A Library of Polymetallic Alloy Nanotubes: From Binary to Septenary

Abstract

The polymetallic alloy nanostructure has received widespread attention in electrocatalytic reactions due to the variability in composition and excellent performance. However, the controllable synthesis of one-dimensional (1D) polymetallic alloy nanomaterials remains a significant challenge. Herein, we propose a new and general low-temperature method to prepare a library of binary to septenary polymetallic alloy nanotubes, and this method can be used to synthesize 18 kinds of polymetallic alloy nanotube (NT), including eight kinds of high-entropy alloy (HEA) NT. A representative Cu₃₀Ni₂₆Co₁₉Ru₁₄Ir₁₁ HEA NT demonstrates efficient and stable catalytic performance for both oxygen evolution reaction (OER) and hydrogen evolution reaction (HER).
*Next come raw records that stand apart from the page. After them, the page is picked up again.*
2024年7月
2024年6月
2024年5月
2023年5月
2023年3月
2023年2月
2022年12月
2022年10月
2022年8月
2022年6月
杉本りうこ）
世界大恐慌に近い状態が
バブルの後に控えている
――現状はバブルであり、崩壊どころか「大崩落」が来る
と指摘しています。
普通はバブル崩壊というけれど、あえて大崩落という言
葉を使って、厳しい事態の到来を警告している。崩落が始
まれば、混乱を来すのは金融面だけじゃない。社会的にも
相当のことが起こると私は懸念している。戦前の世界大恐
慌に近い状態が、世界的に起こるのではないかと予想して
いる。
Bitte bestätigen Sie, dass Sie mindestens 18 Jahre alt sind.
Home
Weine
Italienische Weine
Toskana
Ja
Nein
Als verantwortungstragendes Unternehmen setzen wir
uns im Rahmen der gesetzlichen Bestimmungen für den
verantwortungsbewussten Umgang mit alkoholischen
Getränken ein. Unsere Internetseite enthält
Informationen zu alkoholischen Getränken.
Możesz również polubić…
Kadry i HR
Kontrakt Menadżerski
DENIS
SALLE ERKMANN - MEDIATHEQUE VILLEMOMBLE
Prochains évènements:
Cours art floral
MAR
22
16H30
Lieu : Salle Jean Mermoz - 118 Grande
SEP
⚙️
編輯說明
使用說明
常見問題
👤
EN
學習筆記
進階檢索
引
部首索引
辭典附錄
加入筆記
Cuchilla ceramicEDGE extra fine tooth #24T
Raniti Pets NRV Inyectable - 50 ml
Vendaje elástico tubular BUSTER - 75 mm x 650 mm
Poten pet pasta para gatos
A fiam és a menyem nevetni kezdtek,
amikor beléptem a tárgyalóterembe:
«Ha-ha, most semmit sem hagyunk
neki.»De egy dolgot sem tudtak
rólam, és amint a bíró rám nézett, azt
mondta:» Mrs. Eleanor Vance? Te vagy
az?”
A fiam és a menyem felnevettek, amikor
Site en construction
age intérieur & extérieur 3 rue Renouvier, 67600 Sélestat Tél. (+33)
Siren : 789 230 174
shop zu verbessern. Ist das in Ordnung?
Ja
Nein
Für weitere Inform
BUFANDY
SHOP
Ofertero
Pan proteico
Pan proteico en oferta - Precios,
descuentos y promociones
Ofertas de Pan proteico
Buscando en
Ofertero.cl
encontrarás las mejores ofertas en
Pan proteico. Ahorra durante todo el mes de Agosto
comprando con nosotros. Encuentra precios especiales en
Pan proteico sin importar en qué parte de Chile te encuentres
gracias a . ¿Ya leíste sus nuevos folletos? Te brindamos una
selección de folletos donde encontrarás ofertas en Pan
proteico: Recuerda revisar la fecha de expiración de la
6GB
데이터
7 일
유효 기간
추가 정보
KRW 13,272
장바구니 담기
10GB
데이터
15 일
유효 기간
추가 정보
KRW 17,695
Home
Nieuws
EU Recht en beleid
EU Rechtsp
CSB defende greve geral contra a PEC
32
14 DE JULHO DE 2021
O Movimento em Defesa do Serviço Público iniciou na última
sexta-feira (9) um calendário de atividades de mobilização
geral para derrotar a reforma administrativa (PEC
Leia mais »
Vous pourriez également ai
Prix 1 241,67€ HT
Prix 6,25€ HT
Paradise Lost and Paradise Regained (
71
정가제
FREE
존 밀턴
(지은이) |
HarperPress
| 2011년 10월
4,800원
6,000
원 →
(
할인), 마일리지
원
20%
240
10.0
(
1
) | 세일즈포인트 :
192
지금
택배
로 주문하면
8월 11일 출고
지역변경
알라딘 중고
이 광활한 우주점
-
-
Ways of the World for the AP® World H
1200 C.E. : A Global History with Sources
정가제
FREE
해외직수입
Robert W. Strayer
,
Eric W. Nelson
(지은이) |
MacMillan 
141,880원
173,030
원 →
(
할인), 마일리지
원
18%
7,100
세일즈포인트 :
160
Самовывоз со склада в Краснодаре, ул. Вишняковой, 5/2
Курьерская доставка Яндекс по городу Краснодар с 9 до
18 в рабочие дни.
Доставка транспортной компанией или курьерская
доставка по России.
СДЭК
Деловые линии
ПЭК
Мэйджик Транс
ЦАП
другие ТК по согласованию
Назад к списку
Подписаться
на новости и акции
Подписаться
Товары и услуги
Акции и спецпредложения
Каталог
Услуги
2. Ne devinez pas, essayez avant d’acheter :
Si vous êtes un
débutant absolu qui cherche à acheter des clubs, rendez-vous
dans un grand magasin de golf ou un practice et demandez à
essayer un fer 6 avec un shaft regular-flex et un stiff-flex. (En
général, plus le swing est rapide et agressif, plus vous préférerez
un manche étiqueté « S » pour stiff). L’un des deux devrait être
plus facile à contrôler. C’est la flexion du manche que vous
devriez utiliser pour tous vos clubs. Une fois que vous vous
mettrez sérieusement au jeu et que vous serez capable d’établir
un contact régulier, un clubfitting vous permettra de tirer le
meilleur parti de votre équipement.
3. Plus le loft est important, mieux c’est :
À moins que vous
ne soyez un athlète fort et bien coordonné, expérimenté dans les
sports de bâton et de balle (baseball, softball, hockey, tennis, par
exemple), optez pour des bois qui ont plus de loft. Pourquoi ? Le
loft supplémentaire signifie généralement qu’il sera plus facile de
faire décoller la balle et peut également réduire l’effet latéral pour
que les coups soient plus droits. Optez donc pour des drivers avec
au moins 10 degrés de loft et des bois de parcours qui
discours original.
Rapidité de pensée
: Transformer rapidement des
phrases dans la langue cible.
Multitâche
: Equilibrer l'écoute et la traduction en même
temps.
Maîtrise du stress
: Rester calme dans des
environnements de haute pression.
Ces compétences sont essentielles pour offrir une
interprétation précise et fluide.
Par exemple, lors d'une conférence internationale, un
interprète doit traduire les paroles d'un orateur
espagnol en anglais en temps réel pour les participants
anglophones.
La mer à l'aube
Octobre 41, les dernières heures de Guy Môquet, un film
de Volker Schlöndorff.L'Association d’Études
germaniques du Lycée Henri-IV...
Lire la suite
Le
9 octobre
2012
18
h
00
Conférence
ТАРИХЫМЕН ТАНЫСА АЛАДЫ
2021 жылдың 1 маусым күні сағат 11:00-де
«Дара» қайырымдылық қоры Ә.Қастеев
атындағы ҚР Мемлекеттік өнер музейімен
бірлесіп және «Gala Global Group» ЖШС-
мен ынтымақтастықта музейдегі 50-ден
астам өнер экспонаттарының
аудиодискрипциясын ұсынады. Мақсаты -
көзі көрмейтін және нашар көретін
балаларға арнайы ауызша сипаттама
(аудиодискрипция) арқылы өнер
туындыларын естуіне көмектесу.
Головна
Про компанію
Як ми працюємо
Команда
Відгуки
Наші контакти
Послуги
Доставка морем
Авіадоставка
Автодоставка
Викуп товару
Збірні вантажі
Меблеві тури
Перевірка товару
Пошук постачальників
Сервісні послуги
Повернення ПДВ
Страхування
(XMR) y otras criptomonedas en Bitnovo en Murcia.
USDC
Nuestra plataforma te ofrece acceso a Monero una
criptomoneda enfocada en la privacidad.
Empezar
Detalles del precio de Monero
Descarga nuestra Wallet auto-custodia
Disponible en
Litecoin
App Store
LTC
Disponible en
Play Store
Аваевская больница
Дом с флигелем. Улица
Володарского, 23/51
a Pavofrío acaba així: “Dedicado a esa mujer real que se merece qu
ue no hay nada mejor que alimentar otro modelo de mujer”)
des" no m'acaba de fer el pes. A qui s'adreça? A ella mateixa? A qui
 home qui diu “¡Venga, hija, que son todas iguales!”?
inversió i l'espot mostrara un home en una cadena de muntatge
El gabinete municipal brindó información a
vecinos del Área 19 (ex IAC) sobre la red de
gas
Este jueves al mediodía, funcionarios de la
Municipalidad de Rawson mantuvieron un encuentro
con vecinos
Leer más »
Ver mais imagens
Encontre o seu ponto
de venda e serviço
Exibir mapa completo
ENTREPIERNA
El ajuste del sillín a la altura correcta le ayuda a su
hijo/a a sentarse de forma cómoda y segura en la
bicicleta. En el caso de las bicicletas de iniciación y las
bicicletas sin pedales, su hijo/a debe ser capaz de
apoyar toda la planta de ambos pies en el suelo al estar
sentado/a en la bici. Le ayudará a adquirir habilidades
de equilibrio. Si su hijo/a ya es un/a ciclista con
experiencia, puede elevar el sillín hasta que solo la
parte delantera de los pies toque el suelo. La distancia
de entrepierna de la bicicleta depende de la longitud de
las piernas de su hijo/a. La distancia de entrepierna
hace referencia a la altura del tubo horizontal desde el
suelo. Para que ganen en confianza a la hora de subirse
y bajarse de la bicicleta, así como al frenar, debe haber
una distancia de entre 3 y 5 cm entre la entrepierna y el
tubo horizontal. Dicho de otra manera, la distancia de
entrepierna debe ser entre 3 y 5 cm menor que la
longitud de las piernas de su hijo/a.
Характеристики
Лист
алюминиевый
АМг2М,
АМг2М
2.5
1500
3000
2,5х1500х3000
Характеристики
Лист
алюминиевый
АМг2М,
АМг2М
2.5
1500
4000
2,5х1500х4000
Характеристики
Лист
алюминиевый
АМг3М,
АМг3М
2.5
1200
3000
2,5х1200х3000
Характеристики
The Cu₃₀Ni₂₆Co₁₉Ru₁₄Ir₁₁ HEA NT exhibits an overpotential of only 121 mV for the HER and 272 mV for the OER, respectively, when measured at a current density of 100 mA cm^–2. In addition, the two-electrode system comprising the Cu₃₀Ni₂₆Co₁₉Ru₁₄Ir₁₁ HEA NT exhibits an impressive efficiency of 100 mA cm^–2 during overall water splitting, requiring only a potential of 1.67 V. The high catalytic activity of the Cu₃₀Ni₂₆Co₁₉Ru₁₄Ir₁₁ HEA NT is attributed to the downward shift of the d-band center. In the HER, the downward shift of the d-band center can reduce the binding energy with *H, which is beneficial for the desorption process of hydrogen. In the OER, the downward shift can also reduce the reaction energy barrier associated with the rate-determining step from *O to *OOH. This work seeks to offer a new and general method for synthesizing polymetallic alloy nanotubes with controllable structures and compositions under mild conditions.